**EXTRACT TO READ:**

No further acquisitions of residential property to house staff in London and New York have been made. Disposals of individual properties will be made when suitable profitable opportunities arise. These properties have a written down value of £17.7million, and at the year end were independently valued by external valuers at £22.7million on an open market basis.

 

During the year, First Derivatives Ireland was relocated to modern premises in Dublin more appropriate to its requirements and at a substantially lower rent. New premises have been leased in London and Belfast to accommodate the growing software implementation and development team in addition to the consulting operations mentioned above. On 1 June 2011, First Derivatives' New York operations will be moving to new premises to cater for the expansion of its US activities. While these moves create a degree of disruption for the teams involved, we have now established strong bases in each of the key locations for the Group's functions to operate and grow from.

 

Outlook

 

We are continuing to make a substantial investment in the development of all the Group's activities as we build a robust organisation with a strong asset base for growth. The past year has been one of further building and proving our software assets. Soft product launches will continue to occur in the first half of the current year and we expect to follow this with sustained marketing in the second half as we aim to capitalise on the investments made. We continue to have a strong pipeline of prospects and are pleased with how the Group is now positioned to further penetrate its target markets. We have made a strong start to the current year and expect to be able to report further progress in the year to 29 February 2012.

 

I would like to thank Brian Conlon and his team for making it another successful year for the Group.

 

 

 

David Anderson

Chairman

 

CHIEF EXECUTIVE'S STATEMENT

 

Introduction

 

I am pleased to report that First Derivatives has had another successful year, despite continuing uncertainty as to the strength and sustainability of the recovery in the financial markets, and we have continued to grow our operations.

 

Review of activities

 

First Derivatives sells software products to the capital markets and provides a range of associated consulting services. We have a broad customer base and provided services to 68 different investment banks, brokers and hedge funds this year. The Group has a global reach with a presence in many of the top financial centres such as New York, London, Toronto, Chicago, Singapore, Hong Kong, Sydney and Shanghai.

 

Our track record of organic growth continued this year with increased contributions from both our software and consulting activities and growth in our business in Europe, North America and Australasia. The broad nature of our product and consulting offerings, and our geographical spread is key to our continued growth as it gives us thousands of potential additional customers.

 

Our business model is predicated on treating our customers as partners and building strong recurring revenue streams. The majority of our consulting revenue from existing business is for projects we have been working on more than a year. Our software is sold either on a subscription model or on a SaaS basis. This means that we have repeat revenue for the forthcoming year of about 80%.

 

Software

Our Delta brand is now firmly established and a number of high profile successful implementations have helped propagate the spread of the technology. The Delta suite now contains a range of developing and mature products with an installed user base of more than 40 customers worldwide. These products are used for enterprise data, trading and risk management. The Delta products are sold on an annual licence basis or on a SaaS basis to further enhance our revenue visibility. Historically we have sold to investment banks but we have now sold our products to stock exchanges, FX brokers, commodity brokers, asset managers, energy companies, ratings agencies, software companies and data vendors.

**GIVEN ENTRIES:**
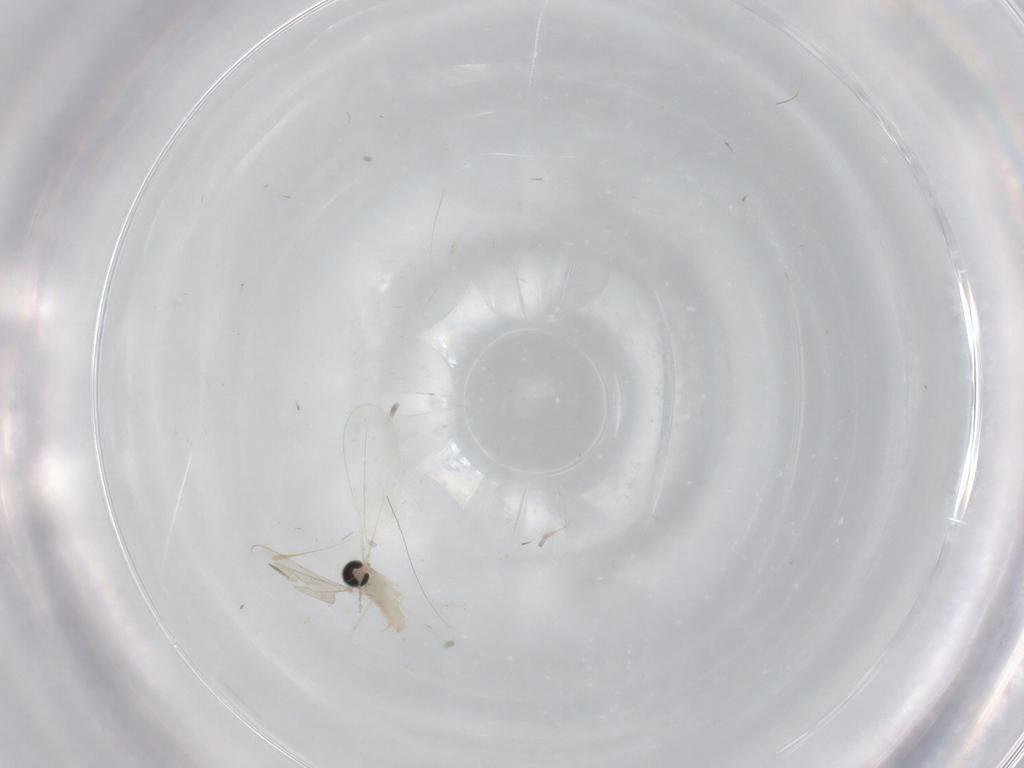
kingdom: Animalia
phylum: Arthropoda
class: Insecta
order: Diptera
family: Cecidomyiidae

**WRITTEN TASK:**
From the First Derivatives statement, extract everything from "I am pleased" down to "Sydney and Shanghai.", word for word.

**REPLY TO THE TASK:**
I am pleased to report that First Derivatives has had another successful year, despite continuing uncertainty as to the strength and sustainability of the recovery in the financial markets, and we have continued to grow our operations.

 

Review of activities

 

First Derivatives sells software products to the capital markets and provides a range of associated consulting services. We have a broad customer base and provided services to 68 different investment banks, brokers and hedge funds this year. The Group has a global reach with a presence in many of the top financial centres such as New York, London, Toronto, Chicago, Singapore, Hong Kong, Sydney and Shanghai.